* JOB A
Could you give the records again, starting at the line containing "Gerne helfen wir bei" and ending at the line containing "viele weitere Schürzen.", with "Versand" substituted by "Lieferung" and all else unchanged? Return only those lines.

* DOCUMENT PASSAGE
.....

# Product Recall



## milalic (Aug 26, 2005)

NEWS from CPSC
U.S. Consumer Product Safety Commission
Office of Information and Public Affairs Washington, DC 20207

----------------------------------------------------------------------------
----
FOR IMMEDIATE RELEASE
March 13, 2006
Release #06-111 Firm's Recall Hotline: (866) 276-8872
CPSC Recall Hotline: (800) 638-2772
CPSC Media Contact: (301) 504-7908

"AquaPod" 12-Gallon Aquariums Recalled Due to Shock Hazard
WASHINGTON, D.C. - The U.S. Consumer Product Safety Commission, in
cooperation with the firm named below, today announced a voluntary recall of
the following consumer product. Consumers should stop using recalled
products immediately unless otherwise instructed.

Name of Product: AquaPod 12-Gallon Aquariums

Units: About 1,000

Manufacturer and Distributor: Current USA Inc., of Vista, Calif.

Hazard: These aquariums have three power cords, two for the aquarium lamps
and one for the air pump. When only one of the two lamp cords is plugged in,
the unplugged lamp cord can become energized, posing an electrical shock
hazard to consumers.

Incidents/Injuries: Current USA Inc. has received nine reports of electrical
problems with these aquariums, resulting in seven consumers suffering shocks
by touching unplugged, energized lamp cords.

Description: This recall affects AquaPod Aquariums with model number 7050.

.....

* AVAILABLE DATA
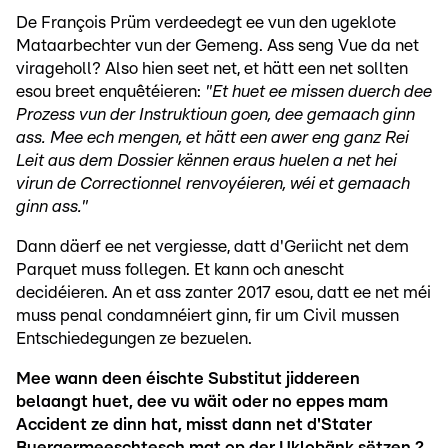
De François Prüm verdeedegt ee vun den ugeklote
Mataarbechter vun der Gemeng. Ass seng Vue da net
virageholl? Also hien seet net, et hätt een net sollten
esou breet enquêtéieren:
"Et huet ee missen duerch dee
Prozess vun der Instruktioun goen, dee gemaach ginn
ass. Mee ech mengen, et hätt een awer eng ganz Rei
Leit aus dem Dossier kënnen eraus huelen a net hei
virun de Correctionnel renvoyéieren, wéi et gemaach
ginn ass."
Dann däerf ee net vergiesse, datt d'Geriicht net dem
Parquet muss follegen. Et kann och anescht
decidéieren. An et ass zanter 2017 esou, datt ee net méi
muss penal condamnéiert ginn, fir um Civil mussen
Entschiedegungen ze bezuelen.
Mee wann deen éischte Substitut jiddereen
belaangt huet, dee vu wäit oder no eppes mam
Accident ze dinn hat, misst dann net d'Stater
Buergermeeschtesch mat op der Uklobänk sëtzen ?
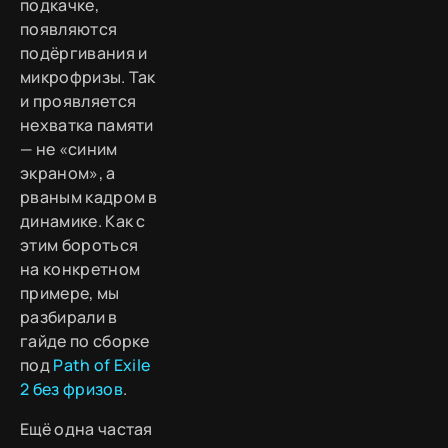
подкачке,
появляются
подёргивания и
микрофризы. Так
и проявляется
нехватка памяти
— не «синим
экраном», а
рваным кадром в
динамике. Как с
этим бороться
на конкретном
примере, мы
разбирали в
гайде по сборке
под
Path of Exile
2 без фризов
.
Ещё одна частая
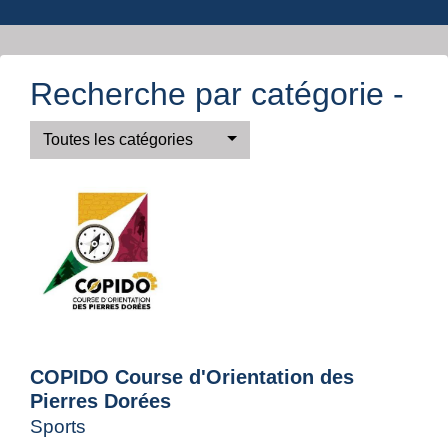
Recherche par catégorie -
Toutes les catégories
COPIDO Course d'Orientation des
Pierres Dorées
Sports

.....

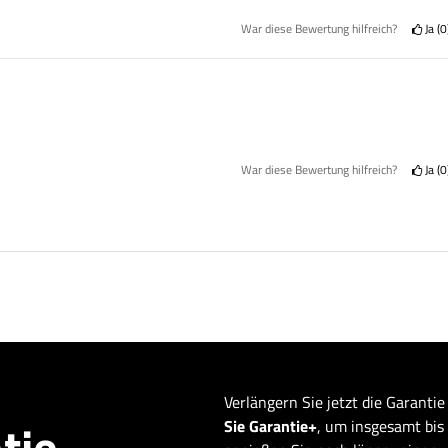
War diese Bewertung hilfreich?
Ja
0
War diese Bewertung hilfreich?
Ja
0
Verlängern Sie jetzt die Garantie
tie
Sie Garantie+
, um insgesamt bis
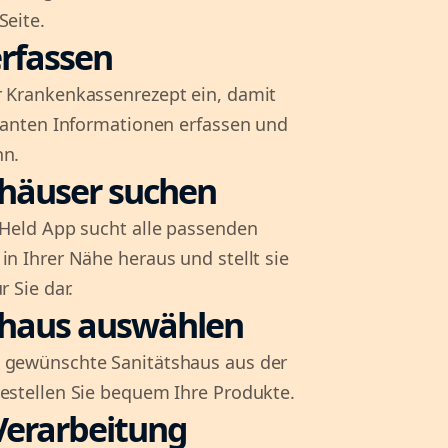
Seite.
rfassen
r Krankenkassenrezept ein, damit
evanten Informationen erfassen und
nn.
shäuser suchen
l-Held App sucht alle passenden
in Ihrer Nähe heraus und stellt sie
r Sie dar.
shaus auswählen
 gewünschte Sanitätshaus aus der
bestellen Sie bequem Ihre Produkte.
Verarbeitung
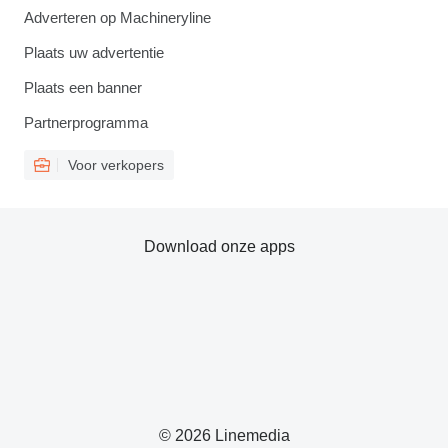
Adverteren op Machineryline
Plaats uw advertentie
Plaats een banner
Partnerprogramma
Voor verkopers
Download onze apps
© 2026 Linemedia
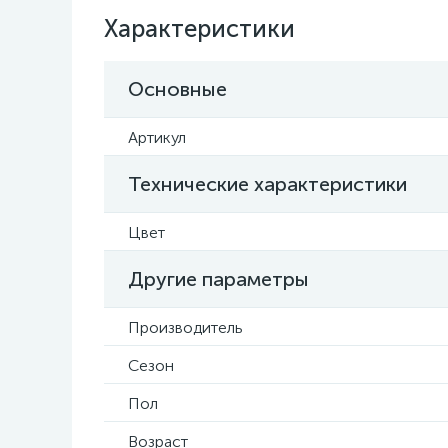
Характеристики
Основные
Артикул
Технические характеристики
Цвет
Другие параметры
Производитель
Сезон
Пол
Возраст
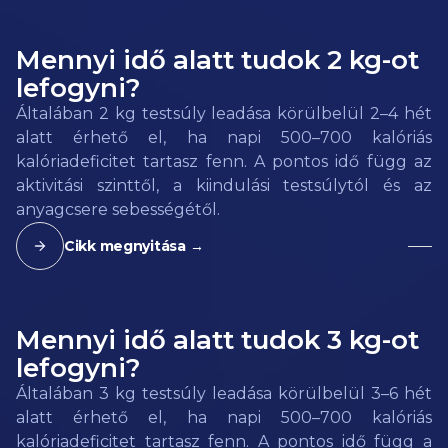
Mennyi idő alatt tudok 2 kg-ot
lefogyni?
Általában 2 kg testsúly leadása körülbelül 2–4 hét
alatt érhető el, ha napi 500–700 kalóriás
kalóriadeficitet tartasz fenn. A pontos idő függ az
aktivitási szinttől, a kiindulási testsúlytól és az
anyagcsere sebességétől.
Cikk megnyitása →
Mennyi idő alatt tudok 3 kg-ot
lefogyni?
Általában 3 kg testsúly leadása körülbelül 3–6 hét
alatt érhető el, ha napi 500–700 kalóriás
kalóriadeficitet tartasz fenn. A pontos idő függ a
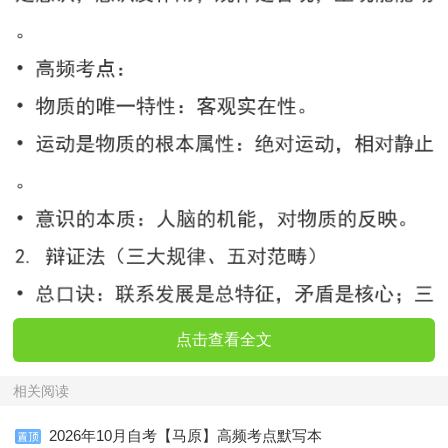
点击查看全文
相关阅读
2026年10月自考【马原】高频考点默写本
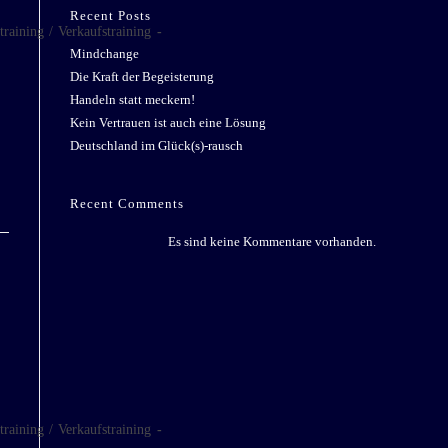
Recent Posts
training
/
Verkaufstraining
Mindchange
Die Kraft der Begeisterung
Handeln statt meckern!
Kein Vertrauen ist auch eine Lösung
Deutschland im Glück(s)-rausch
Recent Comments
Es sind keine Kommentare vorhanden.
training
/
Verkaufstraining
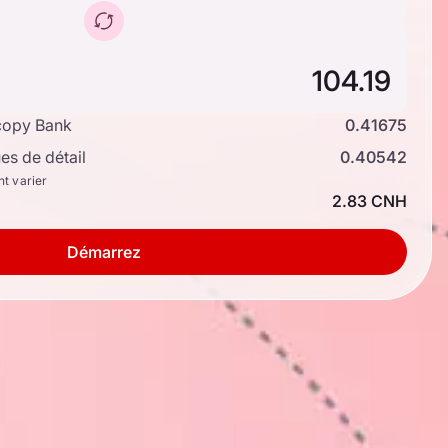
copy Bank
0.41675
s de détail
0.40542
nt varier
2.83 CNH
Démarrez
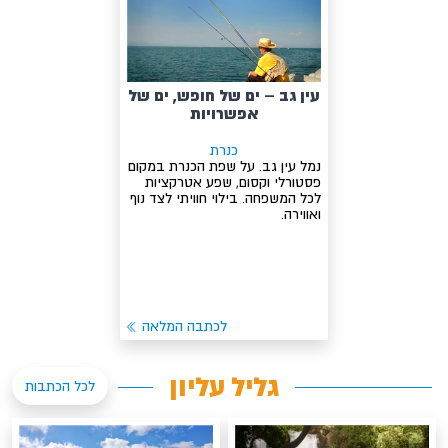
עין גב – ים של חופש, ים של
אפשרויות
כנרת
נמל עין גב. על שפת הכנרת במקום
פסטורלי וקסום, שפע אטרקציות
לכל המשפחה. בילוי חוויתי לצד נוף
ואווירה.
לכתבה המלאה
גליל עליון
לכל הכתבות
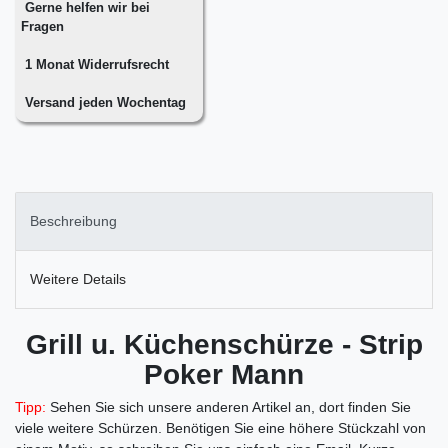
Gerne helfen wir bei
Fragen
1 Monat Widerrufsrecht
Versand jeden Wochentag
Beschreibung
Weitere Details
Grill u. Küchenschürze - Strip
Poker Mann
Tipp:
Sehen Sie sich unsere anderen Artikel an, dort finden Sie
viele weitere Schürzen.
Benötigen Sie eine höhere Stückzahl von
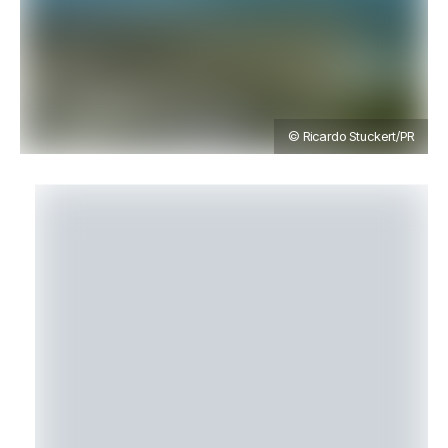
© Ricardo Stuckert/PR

.....

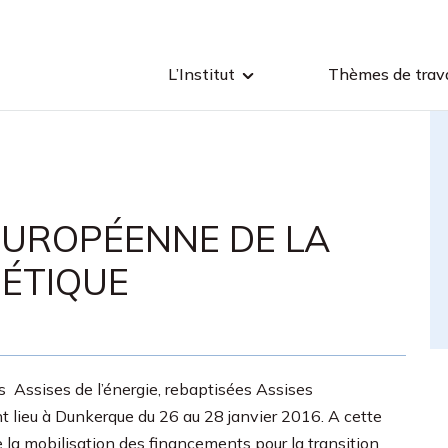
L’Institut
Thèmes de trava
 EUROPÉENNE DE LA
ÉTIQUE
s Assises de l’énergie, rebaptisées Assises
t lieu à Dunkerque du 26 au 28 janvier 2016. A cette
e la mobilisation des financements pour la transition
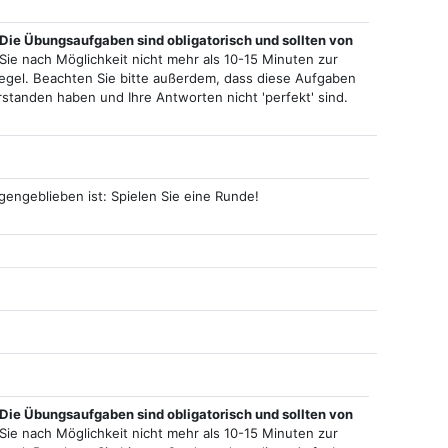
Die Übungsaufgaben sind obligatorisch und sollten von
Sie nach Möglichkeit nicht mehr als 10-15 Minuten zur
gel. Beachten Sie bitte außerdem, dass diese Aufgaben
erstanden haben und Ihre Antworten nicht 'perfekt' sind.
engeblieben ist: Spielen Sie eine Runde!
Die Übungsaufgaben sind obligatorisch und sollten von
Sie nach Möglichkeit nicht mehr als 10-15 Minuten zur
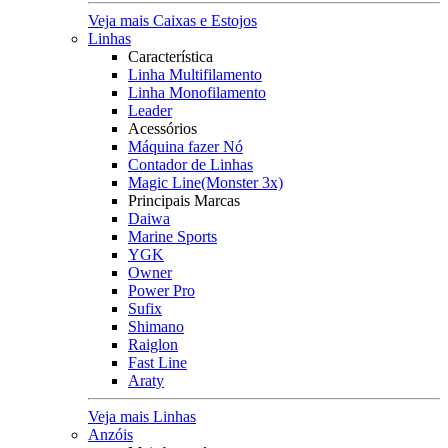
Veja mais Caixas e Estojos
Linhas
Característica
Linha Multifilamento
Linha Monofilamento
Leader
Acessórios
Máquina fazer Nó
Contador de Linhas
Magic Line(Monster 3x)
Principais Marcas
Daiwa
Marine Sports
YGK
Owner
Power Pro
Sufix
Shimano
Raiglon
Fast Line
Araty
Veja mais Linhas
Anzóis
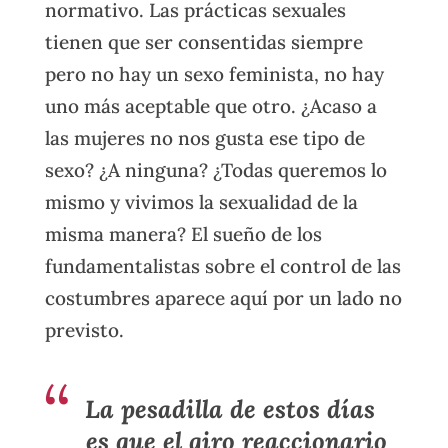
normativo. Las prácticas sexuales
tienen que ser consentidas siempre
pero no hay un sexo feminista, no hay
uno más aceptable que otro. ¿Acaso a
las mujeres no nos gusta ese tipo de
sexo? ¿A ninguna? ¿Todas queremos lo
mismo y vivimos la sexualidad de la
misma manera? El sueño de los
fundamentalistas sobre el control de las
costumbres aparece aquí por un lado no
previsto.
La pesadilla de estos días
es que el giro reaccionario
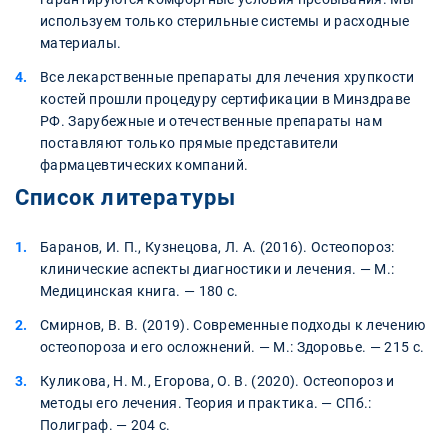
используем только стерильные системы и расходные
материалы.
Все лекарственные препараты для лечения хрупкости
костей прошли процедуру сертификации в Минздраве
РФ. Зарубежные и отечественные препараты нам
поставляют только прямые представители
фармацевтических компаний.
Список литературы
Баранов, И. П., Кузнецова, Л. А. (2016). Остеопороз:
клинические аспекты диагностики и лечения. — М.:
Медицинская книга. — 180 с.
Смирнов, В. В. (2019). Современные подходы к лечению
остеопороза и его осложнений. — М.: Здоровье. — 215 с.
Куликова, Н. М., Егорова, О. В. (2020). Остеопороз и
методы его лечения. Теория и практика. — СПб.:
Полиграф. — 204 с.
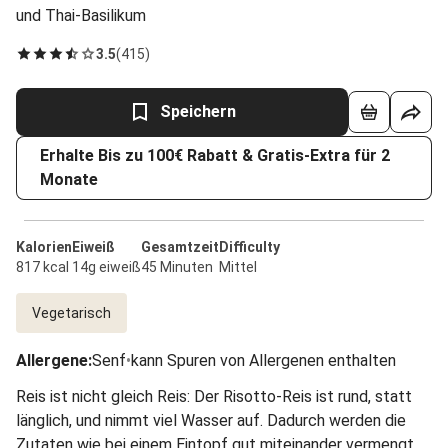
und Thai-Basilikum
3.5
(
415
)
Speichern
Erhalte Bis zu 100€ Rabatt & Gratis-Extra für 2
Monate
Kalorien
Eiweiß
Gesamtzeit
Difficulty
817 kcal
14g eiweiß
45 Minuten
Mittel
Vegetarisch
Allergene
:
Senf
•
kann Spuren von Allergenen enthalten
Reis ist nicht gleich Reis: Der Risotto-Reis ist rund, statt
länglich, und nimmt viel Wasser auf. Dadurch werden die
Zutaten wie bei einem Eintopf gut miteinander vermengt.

.....

* JOB B
How would you translate this sentence from the aquarium recall notice into Spanish: "Consumers should stop using recalled products immediately unless otherwise instructed."

* SOLUTION A
Gerne helfen wir bei
Fragen
1 Monat Widerrufsrecht
Lieferung jeden Wochentag
Beschreibung
Weitere Details
Grill u. Küchenschürze - Strip
Poker Mann
Tipp:
Sehen Sie sich unsere anderen Artikel an, dort finden Sie
viele weitere Schürzen.

* SOLUTION B
Los consumidores deben dejar de usar los productos retirados de inmediato, a menos que se les indique lo contrario.